Expedia alleges that everything changed in September 2016, when Michael O’Leary, Ryanair’s chief executive, personally told an unnamed Expedia executive “that Ryanair would not agree to any business arrangement under which Expedia would continue to sell travel packages that include Ryanair flights”.

In December 2016, Expedia said, Ryanair then launched a new brand, Ryanair Holidays, which sold flights on the Ryanair.com website as part of package deals with cars and hotels.

It quoted Mr O’Leary as saying that Ryanair wanted to take back business from package agents selling its flights, and said Ryanair introduced new rules at the same time to prevent third parties selling its flights without permission.

Expedia alleges Mr O’Leary wouldn’t do a deal with Expedia because he wanted to take some of its business on package deals.

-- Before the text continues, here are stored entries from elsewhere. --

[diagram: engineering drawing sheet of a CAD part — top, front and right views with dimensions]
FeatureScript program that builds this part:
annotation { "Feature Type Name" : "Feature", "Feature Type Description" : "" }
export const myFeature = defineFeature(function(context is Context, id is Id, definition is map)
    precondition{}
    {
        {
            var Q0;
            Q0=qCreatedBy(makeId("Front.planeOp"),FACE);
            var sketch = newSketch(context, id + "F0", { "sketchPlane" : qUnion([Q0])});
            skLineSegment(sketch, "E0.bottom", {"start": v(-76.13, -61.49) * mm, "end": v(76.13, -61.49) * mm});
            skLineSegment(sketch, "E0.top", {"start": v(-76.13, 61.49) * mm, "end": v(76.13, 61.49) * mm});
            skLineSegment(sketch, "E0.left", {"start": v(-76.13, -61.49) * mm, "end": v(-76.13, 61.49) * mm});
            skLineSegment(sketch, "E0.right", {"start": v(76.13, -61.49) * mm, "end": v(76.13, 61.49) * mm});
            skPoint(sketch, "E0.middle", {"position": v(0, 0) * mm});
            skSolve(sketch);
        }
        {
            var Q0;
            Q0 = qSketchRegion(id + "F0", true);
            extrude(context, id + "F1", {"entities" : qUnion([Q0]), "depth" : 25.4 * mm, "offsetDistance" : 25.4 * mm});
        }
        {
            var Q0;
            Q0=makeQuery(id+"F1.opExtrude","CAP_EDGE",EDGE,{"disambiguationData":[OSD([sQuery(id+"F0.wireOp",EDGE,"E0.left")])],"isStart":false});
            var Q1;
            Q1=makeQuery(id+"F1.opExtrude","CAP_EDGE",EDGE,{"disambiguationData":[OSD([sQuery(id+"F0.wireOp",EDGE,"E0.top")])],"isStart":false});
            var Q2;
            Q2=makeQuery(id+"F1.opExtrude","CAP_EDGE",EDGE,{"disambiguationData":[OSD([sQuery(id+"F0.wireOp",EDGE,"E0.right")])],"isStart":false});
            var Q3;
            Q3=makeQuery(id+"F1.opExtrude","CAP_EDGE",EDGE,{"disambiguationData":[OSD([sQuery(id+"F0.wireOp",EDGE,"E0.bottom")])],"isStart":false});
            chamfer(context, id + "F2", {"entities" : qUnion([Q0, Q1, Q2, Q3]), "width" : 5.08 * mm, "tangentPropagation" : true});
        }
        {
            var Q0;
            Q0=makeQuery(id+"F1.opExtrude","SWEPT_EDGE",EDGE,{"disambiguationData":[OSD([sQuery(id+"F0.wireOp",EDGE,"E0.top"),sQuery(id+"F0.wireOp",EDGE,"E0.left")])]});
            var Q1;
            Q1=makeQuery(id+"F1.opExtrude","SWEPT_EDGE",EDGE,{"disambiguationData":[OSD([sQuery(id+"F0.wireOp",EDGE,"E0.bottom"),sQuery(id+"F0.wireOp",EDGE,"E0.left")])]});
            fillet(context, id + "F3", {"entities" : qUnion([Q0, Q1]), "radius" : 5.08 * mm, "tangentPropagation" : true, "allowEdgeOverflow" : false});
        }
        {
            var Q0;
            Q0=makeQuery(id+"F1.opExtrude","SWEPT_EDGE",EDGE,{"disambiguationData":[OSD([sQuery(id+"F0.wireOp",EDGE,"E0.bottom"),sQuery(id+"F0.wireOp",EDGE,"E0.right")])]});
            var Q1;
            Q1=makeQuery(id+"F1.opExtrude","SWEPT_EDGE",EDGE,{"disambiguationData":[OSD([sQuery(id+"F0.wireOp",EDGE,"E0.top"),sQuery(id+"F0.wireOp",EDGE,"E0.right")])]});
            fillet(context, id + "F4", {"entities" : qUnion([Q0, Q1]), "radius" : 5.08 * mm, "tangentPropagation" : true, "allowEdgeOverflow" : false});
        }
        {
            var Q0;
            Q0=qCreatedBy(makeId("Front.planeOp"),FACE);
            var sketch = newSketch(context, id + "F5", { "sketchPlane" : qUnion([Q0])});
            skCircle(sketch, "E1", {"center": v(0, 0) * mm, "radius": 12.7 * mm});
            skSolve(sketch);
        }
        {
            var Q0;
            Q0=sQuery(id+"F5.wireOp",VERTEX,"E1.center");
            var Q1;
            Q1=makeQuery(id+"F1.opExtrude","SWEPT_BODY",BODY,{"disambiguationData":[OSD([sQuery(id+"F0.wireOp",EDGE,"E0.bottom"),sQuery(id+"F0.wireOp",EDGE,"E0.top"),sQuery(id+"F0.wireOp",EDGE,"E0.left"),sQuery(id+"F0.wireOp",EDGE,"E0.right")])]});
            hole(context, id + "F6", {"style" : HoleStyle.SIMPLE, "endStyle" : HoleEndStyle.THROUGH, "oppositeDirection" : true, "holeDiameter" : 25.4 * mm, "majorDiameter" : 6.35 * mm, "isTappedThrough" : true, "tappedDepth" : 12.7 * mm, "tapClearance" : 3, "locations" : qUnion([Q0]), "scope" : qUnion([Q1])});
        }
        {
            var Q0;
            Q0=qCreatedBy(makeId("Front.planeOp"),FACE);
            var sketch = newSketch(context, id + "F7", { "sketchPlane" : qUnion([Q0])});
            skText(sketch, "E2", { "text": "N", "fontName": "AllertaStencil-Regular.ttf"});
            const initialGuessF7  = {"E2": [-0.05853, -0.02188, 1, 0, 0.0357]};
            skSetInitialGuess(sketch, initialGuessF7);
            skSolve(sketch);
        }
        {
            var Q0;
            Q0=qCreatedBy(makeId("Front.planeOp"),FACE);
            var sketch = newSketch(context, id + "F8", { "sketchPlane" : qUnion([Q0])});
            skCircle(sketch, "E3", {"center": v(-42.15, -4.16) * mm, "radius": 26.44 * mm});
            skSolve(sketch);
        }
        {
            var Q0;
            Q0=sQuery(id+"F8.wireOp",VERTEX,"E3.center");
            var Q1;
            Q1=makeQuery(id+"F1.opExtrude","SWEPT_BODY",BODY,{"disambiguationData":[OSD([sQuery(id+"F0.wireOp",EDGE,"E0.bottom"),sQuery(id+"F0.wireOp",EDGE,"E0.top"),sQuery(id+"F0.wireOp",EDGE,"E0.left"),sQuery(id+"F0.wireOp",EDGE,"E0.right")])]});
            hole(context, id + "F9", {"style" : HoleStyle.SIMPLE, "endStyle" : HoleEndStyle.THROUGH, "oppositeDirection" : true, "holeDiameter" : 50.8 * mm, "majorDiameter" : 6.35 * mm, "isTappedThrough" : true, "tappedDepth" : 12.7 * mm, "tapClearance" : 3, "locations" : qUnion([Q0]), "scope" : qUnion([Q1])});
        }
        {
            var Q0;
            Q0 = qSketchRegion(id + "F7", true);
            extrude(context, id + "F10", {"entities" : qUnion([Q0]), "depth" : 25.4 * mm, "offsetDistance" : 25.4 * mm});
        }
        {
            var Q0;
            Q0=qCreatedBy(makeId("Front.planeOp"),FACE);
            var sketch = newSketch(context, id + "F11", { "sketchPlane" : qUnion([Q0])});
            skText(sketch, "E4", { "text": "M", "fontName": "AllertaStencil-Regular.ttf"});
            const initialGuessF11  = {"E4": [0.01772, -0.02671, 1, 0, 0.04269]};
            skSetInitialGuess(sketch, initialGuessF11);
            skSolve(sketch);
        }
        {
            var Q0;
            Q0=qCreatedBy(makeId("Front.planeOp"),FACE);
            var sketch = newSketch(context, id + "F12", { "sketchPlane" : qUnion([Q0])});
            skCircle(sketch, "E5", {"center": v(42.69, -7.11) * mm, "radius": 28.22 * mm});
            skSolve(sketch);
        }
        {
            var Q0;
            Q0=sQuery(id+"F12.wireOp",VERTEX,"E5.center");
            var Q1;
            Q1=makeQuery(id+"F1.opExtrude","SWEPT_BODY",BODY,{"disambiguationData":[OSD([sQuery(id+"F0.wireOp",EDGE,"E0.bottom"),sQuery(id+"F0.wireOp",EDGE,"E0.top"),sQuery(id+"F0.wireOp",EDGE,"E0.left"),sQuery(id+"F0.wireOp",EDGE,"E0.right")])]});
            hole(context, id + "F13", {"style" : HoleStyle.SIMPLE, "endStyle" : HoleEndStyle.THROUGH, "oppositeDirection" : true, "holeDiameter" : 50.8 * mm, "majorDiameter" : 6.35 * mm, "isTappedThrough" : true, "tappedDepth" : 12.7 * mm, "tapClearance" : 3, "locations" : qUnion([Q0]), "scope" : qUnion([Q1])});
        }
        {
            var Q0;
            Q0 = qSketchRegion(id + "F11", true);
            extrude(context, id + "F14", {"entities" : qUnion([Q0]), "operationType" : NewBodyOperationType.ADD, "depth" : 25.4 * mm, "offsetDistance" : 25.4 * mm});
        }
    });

Expedia said its website customers, who wanted to book package deals on any one of 2,000 European city-pair routes, on which it alleges Ryanair had a “monopoly” for the flights, were no longer able to do so, because Ryanair would no longer give Expedia the flights.

Behaviour

It alleges this is “anticompetitive”, because the only way Expedia can continue to sell package deals on those routes would be to set up its own airline, in the absence of a deal with Ryanair.

Expedia is asking the Seattle court to award it treble damages for the business it claims it has lost over Ryanair’s alleged “anticompetitive” behaviour.

It also wants the court to direct Ryanair to axe the restrictions that it introduced to prevent third-party package agents, which could potentially complicate Ryanair’s strategy for trying to win more package deal business.

Ryanair declined to comment. The airline’s original “screenscraping” case against Expedia is still ongoing.